▶ _Assignment_: Count, in the entries below, the lines in which "documentclass" occurs. Give the number, nothing more.

▶ _Data records_:
● ● ●
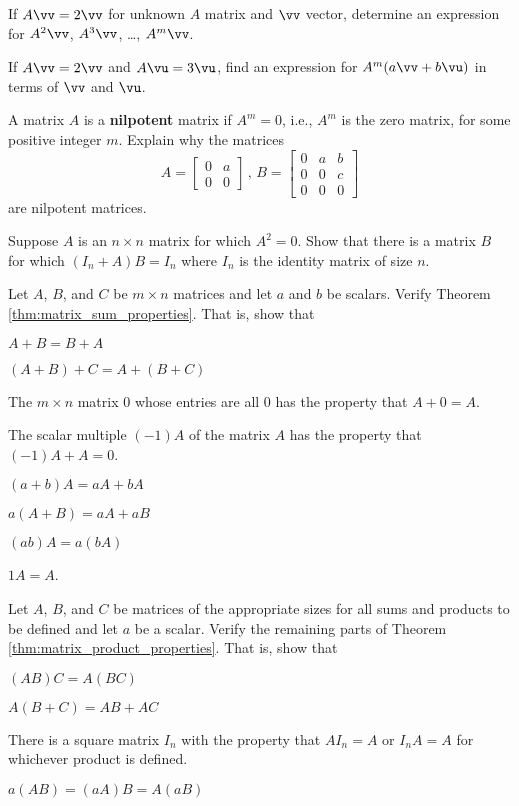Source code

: \item If $A\vv=2\vv$ for unknown $A$ matrix and $\vv$ vector, determine an expression for $A^2 \vv$, $A^3\vv$, \ldots, $A^m\vv$.

\item If $A\vv=2\vv$ and $A\vu=3\vu$, find an expression for $A^m(a\vv+b\vu)$ in terms of $\vv$ and $\vu$.

\item A matrix $A$ is a \textbf{nilpotent} matrix if $A^m=0$, i.e., $A^m$ is the zero matrix, for some positive integer $m$. Explain why the matrices  
\[ A = \left[ \begin{array}{cc} 0 & a \\ 0 & 0 \end{array} \right] \, , \, B = \left[ \begin{array}{ccc} 0 & a & b \\ 0 & 0& c\\ 0&0&0 \end{array} \right] \]
are nilpotent matrices.

\item Suppose $A$ is an $n\times n$ matrix for which $A^2=0$. Show that there is a matrix $B$ for which $(I_n+A)B=I_n$ where $I_n$ is the identity matrix of size $n$.

\item Let $A$, $B$, and $C$ be $m \times n$ matrices and let $a$ and $b$ be scalars. Verify Theorem \ref{thm:matrix_sum_properties}. That is, show that 
	\ba
	\item $A+B = B+A$ 
	\item $(A+B) + C = A + (B+C)$ 
	\item The $m \times n$ matrix $0$ whose entries are all 0 has the property that $A + 0 = A$. 
	\item  The scalar multiple $(-1)A$ of the matrix $A$ has the property that $(-1)A + A = 0$. 
	\item $(a+b) A = aA + bA$ 
	\item $a(A+B) = aA + aB$ 
	\item $(ab) A = a(bA)$
	\item $1A=A$.
	\ea

\item Let $A$, $B$, and $C$ be matrices of the appropriate sizes for all sums and products to be defined and let $a$ be a scalar. Verify the remaining parts of Theorem \ref{thm:matrix_product_properties}. That is, show that 
	\ba
	\item $(AB)C = A(BC)$ 
	\item $A(B+C) = AB + AC$ 
	\item There is a square matrix $I_n$ with the property that $AI_n = A$ or $I_nA = A$ for whichever product is defined. 
	\item $a(AB) = (aA)B = A(aB)$
	\ea

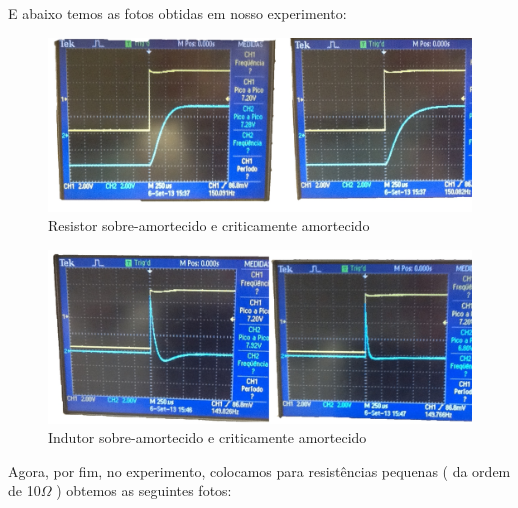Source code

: \documentclass[12pt,letterpaper]{article}
\begin{document}
E abaixo temos as fotos obtidas em nosso experimento:
\begin{figure}[!htb]
  \centering
  \label{tabela}
  \includegraphics[scale=0.18]{img/rcrit.jpg}
  \caption{Resistor sobre-amortecido e criticamente amortecido}
\end{figure}
\begin{figure}[!htb]
  \centering
  \label{tabela}
  \includegraphics[scale=0.18]{img/indcrit.jpg}
  \caption{Indutor sobre-amortecido e criticamente amortecido}
\end{figure}
Agora, por fim, no experimento, colocamos para resistências pequenas ( da ordem de 10$\Omega$ ) obtemos as seguintes fotos:
\end{document}

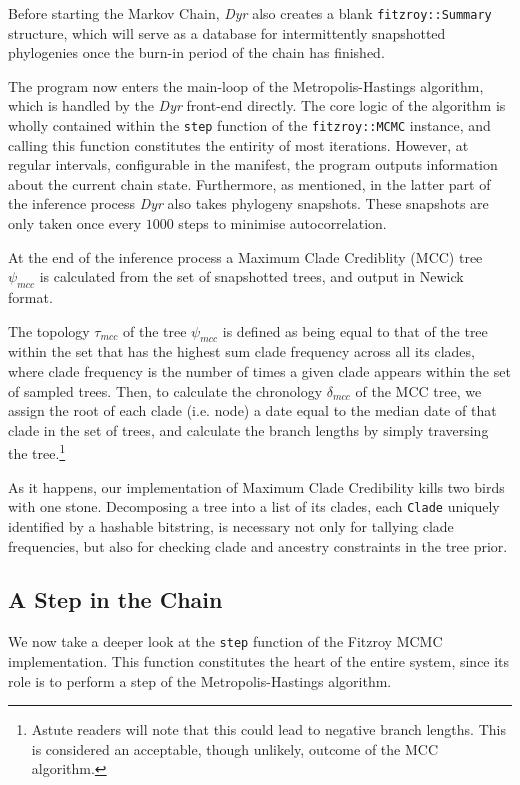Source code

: \documentclass[10pt,journal,compsoc]{IEEEtran}
\begin{document}
Before starting the Markov Chain, \textit{Dyr} also creates a blank \texttt{fitzroy::Summary} structure, which will serve as a database for intermittently snapshotted phylogenies once the burn-in period of the chain has finished. 

The program now enters the main-loop of the Metropolis-Hastings algorithm, which is handled by the  \textit{Dyr} front-end directly. The core logic of the algorithm is wholly contained within the \texttt{step} function of the \texttt{fitzroy::MCMC} instance, and calling this function constitutes the entirity of most iterations. However, at regular intervals, configurable in the manifest, the program outputs information about the current chain state. Furthermore, as mentioned, in the latter part of the inference process \textit{Dyr} also takes phylogeny snapshots. These snapshots are only taken once every $1000$ steps to minimise autocorrelation.

At the end of the inference process a Maximum Clade Crediblity (MCC) tree $\psi_{mcc}$ is calculated from the set of snapshotted trees, and output in Newick format.

The topology $\tau_{mcc}$ of the tree $\psi_{mcc}$ is defined as being equal to that of the tree within the set that has the highest sum clade frequency across all its clades, where clade frequency is the number of times a given clade appears within the set of sampled trees. Then, to calculate the chronology $\delta_{mcc}$ of the MCC tree, we assign the root of each clade (i.e. node) a date equal to the median date of that clade in the set of trees, and calculate the branch lengths by simply traversing the tree.\footnote{Astute readers will note that this could lead to negative branch lengths. This is considered an acceptable, though unlikely, outcome of the MCC algorithm.}

As it happens, our implementation of Maximum Clade Credibility kills two birds with one stone. Decomposing a tree into a list of its clades, each \texttt{Clade} uniquely identified by a hashable bitstring, is necessary not only for tallying clade frequencies, but also for checking clade and ancestry constraints in the tree prior.

\subsection{A Step in the Chain}

We now take a deeper look at the \texttt{step} function of the Fitzroy MCMC implementation. This function constitutes the heart of the entire system, since its role is to perform a step of the Metropolis-Hastings algorithm.
\end{document}
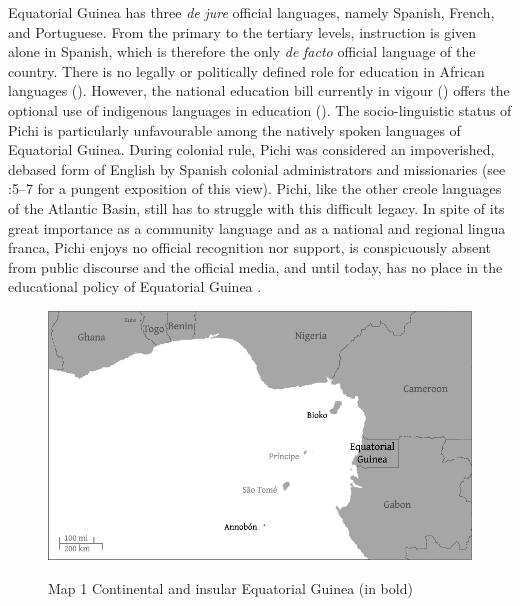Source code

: Equatorial Guinea has three \textit{de} \textit{jure} official languages, namely Spanish, French, and Portuguese. From the primary to the tertiary levels, instruction is given alone in Spanish, which is therefore the only \textit{de} \textit{facto} official language of the country. There is no legally or politically defined role for education in African languages (\citealt{Yakpo2011,Yakpo2016estatuto}). However, the national education bill currently in vigour (\citealt{RepublicadeGuineaEcuatorial2007}) offers the optional use of indigenous languages in education (\citealt{OloFernandes2012}). The socio-linguistic status of Pichi is particularly unfavourable among the natively spoken languages of Equatorial Guinea. During colonial rule, Pichi was considered an impoverished, debased form of English by Spanish colonial administrators and missionaries (see \citealt{Zarco1938}:5–7 for a pungent exposition of this view). Pichi, like the other creole languages of the Atlantic Basin, still has to struggle with this difficult legacy. In spite of its great importance as a community language and as a national and regional lingua franca, Pichi enjoys no official recognition nor support, is conspicuously absent from public discourse and the official media, and until today, has no place in the educational policy of Equatorial Guinea \citep{Yakpo2016estatuto}.


\begin{figure}
	\caption{Map 1 Continental and insular Equatorial Guinea (in bold)}
	\includegraphics[width=\textwidth]{figures/yakpomod-img1.png}
	\label{map:1:1.1}
\end{figure}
● ● ●
▶ _Answer_: 2